WHAT THE EXERCISE ASKS: Please take the lines from the one holding "pinky pip: (90, 167)" through the one holding "thumb tip: (139, 142)" in the data below and copy them exactly.

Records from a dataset
* * *
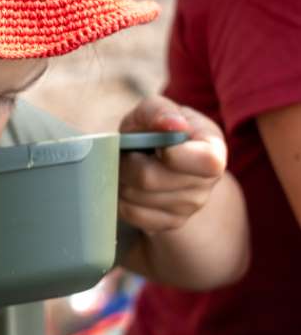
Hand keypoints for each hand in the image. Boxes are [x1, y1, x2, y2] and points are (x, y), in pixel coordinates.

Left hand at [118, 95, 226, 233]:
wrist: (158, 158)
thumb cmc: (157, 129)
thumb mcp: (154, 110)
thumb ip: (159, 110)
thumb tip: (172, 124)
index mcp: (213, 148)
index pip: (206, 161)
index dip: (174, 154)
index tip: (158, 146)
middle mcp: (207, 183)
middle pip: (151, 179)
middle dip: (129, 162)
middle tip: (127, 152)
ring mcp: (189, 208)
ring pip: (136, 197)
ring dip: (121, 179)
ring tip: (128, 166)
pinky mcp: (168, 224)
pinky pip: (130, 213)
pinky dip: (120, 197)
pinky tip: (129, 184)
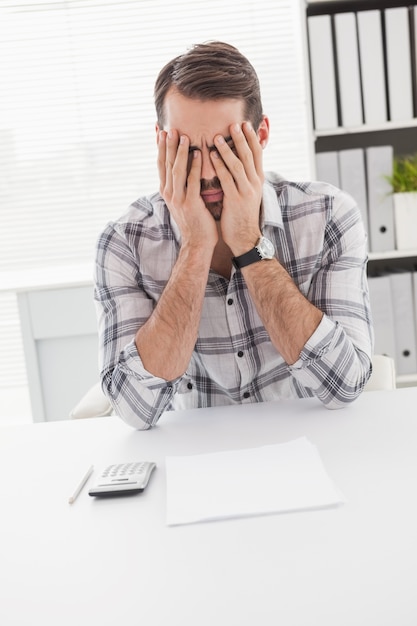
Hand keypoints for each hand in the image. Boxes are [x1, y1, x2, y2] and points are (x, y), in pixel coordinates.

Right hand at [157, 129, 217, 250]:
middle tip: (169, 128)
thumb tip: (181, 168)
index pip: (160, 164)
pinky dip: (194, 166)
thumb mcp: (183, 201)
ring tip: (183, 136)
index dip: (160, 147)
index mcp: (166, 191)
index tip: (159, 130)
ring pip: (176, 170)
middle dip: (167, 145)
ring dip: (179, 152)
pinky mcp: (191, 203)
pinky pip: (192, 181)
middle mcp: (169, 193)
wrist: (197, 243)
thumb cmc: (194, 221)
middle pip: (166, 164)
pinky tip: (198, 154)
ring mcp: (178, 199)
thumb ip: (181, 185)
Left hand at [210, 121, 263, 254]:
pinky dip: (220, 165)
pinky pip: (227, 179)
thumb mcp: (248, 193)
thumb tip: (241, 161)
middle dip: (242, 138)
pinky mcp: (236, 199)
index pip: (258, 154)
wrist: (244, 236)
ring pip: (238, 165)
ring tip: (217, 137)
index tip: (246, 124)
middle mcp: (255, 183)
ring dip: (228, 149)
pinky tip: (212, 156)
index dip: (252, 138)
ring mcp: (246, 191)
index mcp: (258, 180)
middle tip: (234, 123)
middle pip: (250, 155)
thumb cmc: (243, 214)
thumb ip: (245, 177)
* * *
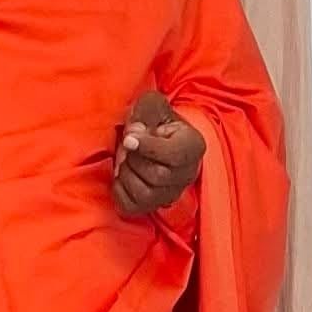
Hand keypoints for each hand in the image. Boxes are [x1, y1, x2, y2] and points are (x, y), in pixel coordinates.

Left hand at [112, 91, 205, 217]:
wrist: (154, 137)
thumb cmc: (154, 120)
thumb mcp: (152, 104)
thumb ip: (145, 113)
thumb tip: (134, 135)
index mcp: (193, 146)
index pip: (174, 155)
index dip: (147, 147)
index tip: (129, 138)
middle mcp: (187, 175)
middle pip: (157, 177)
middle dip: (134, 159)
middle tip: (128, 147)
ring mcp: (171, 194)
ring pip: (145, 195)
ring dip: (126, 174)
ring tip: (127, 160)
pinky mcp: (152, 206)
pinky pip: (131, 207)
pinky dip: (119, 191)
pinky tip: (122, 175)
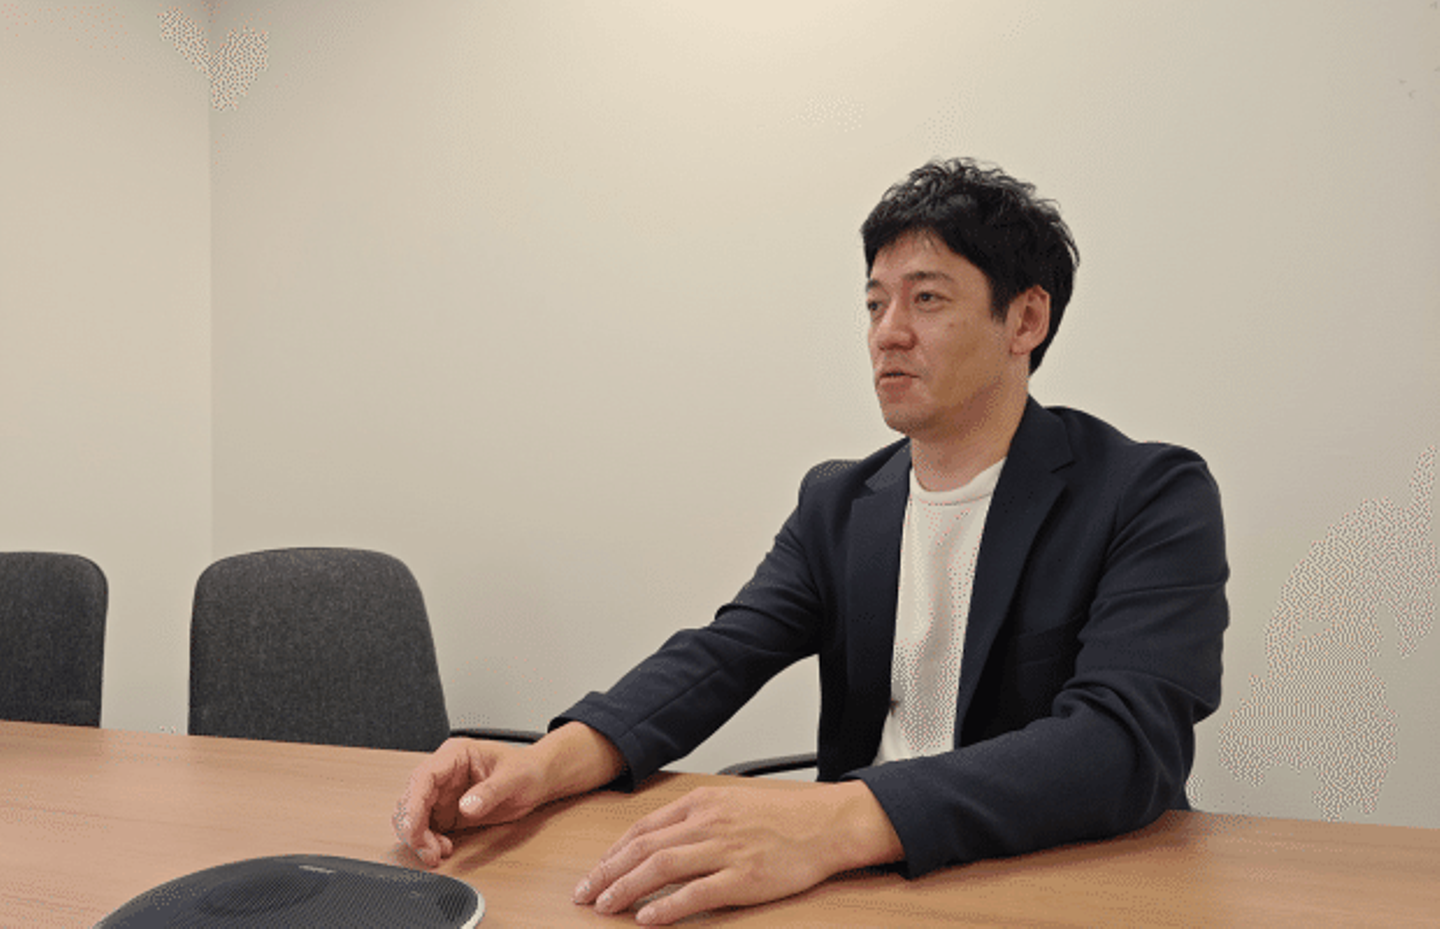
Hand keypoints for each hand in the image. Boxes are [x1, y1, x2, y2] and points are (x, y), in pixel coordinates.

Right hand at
* * *
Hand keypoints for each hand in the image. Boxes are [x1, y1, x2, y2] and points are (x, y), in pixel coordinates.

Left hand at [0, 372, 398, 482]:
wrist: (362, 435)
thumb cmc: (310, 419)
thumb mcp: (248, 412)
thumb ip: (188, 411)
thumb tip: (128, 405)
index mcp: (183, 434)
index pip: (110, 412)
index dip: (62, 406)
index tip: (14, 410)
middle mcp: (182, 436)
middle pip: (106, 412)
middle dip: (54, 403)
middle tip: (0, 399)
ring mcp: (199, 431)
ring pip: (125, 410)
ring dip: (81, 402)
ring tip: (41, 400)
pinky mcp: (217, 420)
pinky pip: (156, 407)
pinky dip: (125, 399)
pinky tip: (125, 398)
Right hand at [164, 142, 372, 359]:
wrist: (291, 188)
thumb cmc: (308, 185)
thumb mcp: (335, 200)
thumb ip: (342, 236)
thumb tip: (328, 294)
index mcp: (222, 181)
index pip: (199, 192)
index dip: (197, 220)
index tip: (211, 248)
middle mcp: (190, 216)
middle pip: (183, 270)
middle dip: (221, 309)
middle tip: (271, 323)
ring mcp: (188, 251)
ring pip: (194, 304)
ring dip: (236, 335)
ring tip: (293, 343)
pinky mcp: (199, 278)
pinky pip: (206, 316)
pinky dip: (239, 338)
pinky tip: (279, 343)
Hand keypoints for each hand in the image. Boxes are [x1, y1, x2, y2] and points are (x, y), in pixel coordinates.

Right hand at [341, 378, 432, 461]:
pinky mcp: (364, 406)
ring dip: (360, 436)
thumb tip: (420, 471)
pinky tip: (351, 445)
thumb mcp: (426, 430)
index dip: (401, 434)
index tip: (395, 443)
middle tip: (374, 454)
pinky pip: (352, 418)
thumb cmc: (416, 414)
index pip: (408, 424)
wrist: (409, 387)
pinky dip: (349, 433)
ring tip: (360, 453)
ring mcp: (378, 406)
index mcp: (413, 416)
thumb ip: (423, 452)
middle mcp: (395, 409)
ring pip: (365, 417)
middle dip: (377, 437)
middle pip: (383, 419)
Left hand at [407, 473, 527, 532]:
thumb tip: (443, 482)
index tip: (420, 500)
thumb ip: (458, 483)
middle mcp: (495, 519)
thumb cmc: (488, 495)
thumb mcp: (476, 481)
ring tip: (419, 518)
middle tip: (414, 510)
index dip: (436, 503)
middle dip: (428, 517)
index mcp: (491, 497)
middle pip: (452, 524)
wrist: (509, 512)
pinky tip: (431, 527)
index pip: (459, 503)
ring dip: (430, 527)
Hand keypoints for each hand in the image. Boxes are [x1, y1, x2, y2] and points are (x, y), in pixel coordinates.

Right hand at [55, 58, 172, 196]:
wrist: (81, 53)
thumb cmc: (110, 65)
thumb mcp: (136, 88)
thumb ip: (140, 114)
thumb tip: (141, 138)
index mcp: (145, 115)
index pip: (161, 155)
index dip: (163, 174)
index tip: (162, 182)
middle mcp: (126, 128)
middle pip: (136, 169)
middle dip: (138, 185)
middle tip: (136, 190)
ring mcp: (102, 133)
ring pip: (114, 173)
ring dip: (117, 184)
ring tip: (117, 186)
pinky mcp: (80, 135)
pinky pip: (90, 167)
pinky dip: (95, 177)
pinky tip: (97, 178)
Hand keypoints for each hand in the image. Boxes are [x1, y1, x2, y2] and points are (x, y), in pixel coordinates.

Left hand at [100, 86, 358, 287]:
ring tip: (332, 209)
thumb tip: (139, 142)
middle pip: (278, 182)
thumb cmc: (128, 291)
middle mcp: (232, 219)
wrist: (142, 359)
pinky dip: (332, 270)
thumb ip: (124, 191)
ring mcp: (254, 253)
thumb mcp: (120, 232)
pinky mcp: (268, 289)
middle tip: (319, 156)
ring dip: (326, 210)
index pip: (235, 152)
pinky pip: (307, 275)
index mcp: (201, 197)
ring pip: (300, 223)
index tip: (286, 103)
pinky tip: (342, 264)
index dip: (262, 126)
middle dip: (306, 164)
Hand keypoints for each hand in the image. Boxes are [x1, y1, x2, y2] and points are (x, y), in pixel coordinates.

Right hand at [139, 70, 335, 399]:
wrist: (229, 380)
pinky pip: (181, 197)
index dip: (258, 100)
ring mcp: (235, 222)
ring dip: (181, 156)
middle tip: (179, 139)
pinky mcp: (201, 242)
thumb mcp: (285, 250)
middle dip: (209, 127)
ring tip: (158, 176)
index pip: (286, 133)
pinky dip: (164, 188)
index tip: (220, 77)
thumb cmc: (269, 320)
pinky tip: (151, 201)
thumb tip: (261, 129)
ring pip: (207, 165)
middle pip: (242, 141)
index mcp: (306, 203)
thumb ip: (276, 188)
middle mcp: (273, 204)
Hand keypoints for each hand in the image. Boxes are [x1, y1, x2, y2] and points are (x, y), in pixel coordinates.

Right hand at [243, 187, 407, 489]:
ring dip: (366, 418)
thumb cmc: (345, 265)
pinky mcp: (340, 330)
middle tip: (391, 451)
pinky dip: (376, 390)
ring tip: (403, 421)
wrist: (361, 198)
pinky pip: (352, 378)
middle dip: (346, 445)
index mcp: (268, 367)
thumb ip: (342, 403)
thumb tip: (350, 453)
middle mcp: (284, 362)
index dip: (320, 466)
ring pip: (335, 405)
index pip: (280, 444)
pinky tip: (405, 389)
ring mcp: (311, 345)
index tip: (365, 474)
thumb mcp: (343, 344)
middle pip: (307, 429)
* * *
EXERCISE SOLUTION:
pinky pip: (90, 167)
pinky dip: (95, 177)
pinky tip: (97, 178)
Hand keypoints for each hand in the image. Boxes are [x1, y1, x2, y2] and points are (x, y), in pixel coordinates.

Left hand at [100, 86, 358, 287]:
ring tip: (332, 209)
thumb tip: (139, 142)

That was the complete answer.